21 Novembre 2010, 08:01am

Publié par PCF Villepinte

Le communisme entre idéal et construction
Florian Gulli, philosophe

marx vieuxDes intellectuels interrogent la consistance contemporaine d’un concept déclinant
la critique déterminante du réel et la possibilité de sa transformation concrète. Communisme ? revue Actuel Marx, n° 48, PUF, 224 pages, 24 euros.

 Le dossier de ce numéro d’Actuel Marx examine la réhabilitation du « communisme » à laquelle on assiste depuis quelque temps en philosophie. Les différents articles s’interrogent sur les causes, la pertinence et les modalités de ce retour. La discussion porte en fait, le plus souvent, sur la position d’Alain Badiou, principal artisan de cette réactualisation philosophique de l’hypothèse communiste.

L’article de Chantal Mouffe est très nettement hostile au retour de cette « hypothèse ». Cette idée « convoque, selon elle, une vison antipolitique de la société, où tout antagonisme aurait été supprimé et où la loi, l’État et les autres institutions régulatrices auraient perdu toute pertinence ». Selon elle, « le mythe du communisme (...) qui implique très clairement le fin de la politique, doit être abandonné ». À la perspective d’une élimination du pouvoir, devrait être opposée l’idée d’une démocratisation radicale sur le fond d’antagonismes qui ne disparaîtront jamais.

Les autres contributions critiquent non pas tant l’hypothèse communiste que les modalités de son affirmation. Franck Fischbach rappelle que le communisme n’est pas d’abord un idéal orientant nos actions. Il est avant tout « la construction et l’accumulation de conditions anticapitalistes au sein même du capitalisme ». Toni Negri affirme, dans le même sens, qu’il n’y a pas de communisme sans ontologie historique. Le dédain de Badiou pour les institutions héritées du passé, son désintérêt pour les contenus du capitalisme contemporain sont les contreparties d’une promotion trop abstraite du communisme. Le philosophe communiste se doit d’analyser les formes actuelles de la lutte des classes, identifier les institutions existantes les plus favorables à l’émancipation. L’idée communiste n’aura d’épaisseur historique qu’à ce prix.

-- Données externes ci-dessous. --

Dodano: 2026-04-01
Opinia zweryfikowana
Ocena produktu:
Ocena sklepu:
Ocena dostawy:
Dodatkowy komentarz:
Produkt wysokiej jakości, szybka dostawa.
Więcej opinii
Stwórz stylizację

Autre point de désaccord. La promotion actuelle du communisme s’accompagne d’une vigoureuse critique du socialisme. Plusieurs contributions pointent le caractère problématique de cette opposition. D’abord, force est de constater que les textes classiques du mouvement ouvrier utilisent le plus souvent ces termes comme des synonymes (dans le IIe Internationale, socialisme, communisme et collectivisme sont des équivalents). Ensuite, parce que cela permet de faire de l’URSS, République socialiste, une page de l’histoire du socialisme, opération permettant d’occulter toute réflexion sur les liens entre l’idée communiste et ce qui s'est fait en son nom. S’il convient de critiquer l’idée d’un lien nécessaire entre l’idée et son incarnation, il est sans doute trop facile de nier toute relation.

Outre ce dossier, la revue propose un entretien avec le sociologue et historien Immanuel Wallerstein sur le néolibéralisme et la crise actuelle, replacés dans une dynamique historique large, réflexion engagée depuis plusieurs numéros déjà.